All of them hold you as their mentor, who helped them settle down in their new roles.

I appreciate the compliment, but really, Pramila, Raja, and Ro are leaders in their own right. I’ve tried to help them navigate the transition to Congress as well as domestic American politics, US-India, and Indian politics. They’re all doing great, with each finding their own unique voice and I expect each of them will make their own unique impact.

Congressman, how does it feel to have so many fellow Indian Americans in the House together? And do you try and coordinate legislative action with them?

This is a great start and hopefully we will continue to see Indian Americans engaging in the political process. With regards to specific policy coordination, unfortunate circumstances have led us to focus on acts of hate violence in America. The tragic murder of Srinivas Kuchibhotla in Olathe, Kansas, and the frequency of other incidents around the country spurred us to join together to fight this hate. Collectively, we are working with other civil rights organisations to push back against the Trump administration’s policies and rhetoric. We have also joined together to co-sponsor legislation, including the Fairness for High-Skilled Immigrants Act (HR 392) and the No Religious Registry Act (HR 489).

Do tell us a little about interacting with them.

I remember four years ago, how overwhelming it was when I first got elected. Trying to hire staff, set up an office, select committees and just learn what it means to be a member of the House of Representatives. When Pramila, Raja and Ro were elected, it was my obligation to help them in any way I could. From recommending staff to sharing what I’ve learned. We talk pretty regularly and often speak to Indian American and Asian American groups that visit DC. We’ve discussed working together to help inspire others from our community to consider getting involved in the political process.

Do you think the group can help the community, and if so, how?

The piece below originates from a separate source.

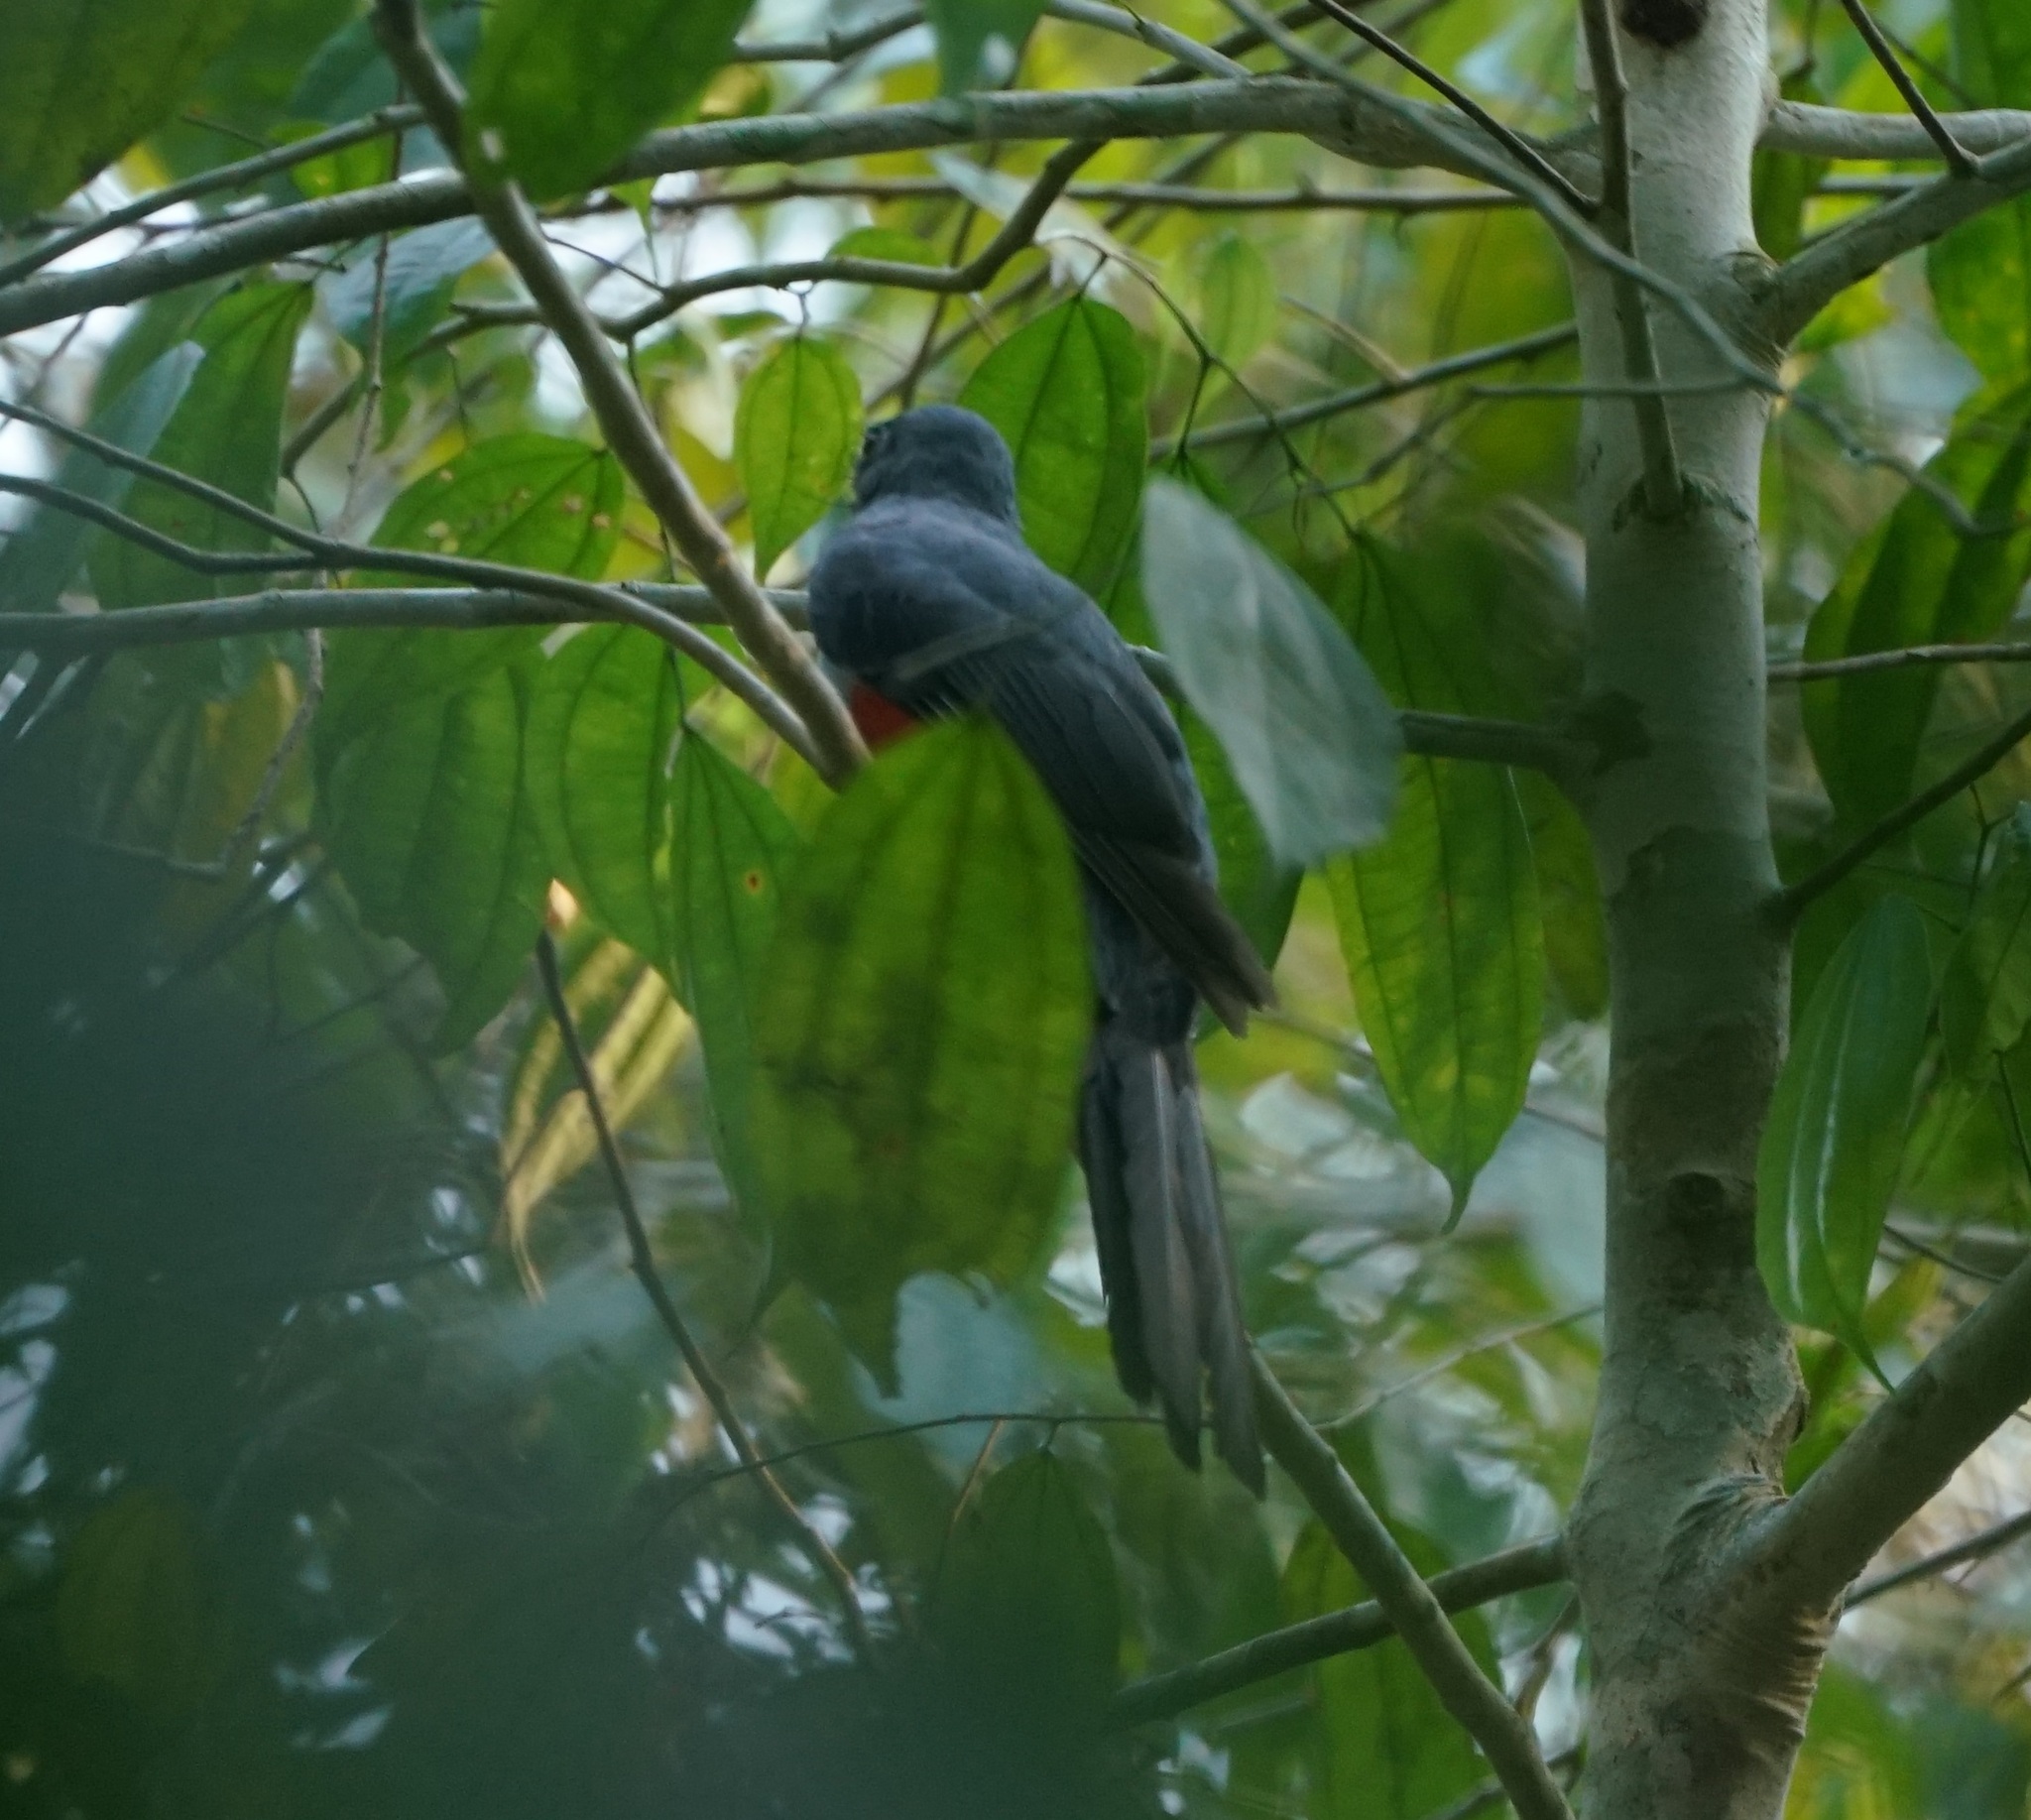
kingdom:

The Indian American community has done very well in America. We are now the most affluent and most educated demographic, and one that is key to the economic success of America. Five members of Congress give our community a voice at the political table, and it’s my hope that over the next few years we will be joined by more colleagues. One day we may see an Indian American President - after all, this is the America we believe in.